:: WHAT YOU WILL DO ::
When you reproduce the entries below, keep each one exact and drop any pictures.
------
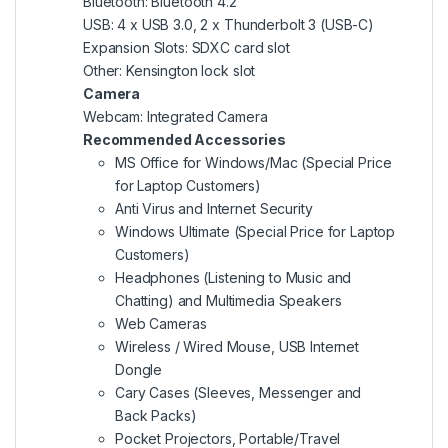
Bluetooth: Bluetooth 4.2
USB: 4 x USB 3.0, 2 x Thunderbolt 3 (USB-C)
Expansion Slots: SDXC card slot
Other: Kensington lock slot
Camera
Webcam: Integrated Camera
Recommended Accessories
MS Office for Windows/Mac (Special Price
for Laptop Customers)
Anti Virus and Internet Security
Windows Ultimate (Special Price for Laptop
Customers)
Headphones (Listening to Music and
Chatting) and Multimedia Speakers
Web Cameras
Wireless / Wired Mouse, USB Internet
Dongle
Cary Cases (Sleeves, Messenger and
Back Packs)
Pocket Projectors, Portable/Travel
------
:: FINISHED EXERCISE ::
Bluetooth: Bluetooth 4.2
USB: 4 x USB 3.0, 2 x Thunderbolt 3 (USB-C)
Expansion Slots: SDXC card slot
Other: Kensington lock slot
Camera
Webcam: Integrated Camera
Recommended Accessories
MS Office for Windows/Mac (Special Price
for Laptop Customers)
Anti Virus and Internet Security
Windows Ultimate (Special Price for Laptop
Customers)
Headphones (Listening to Music and
Chatting) and Multimedia Speakers
Web Cameras
Wireless / Wired Mouse, USB Internet
Dongle
Cary Cases (Sleeves, Messenger and
Back Packs)
Pocket Projectors, Portable/Travel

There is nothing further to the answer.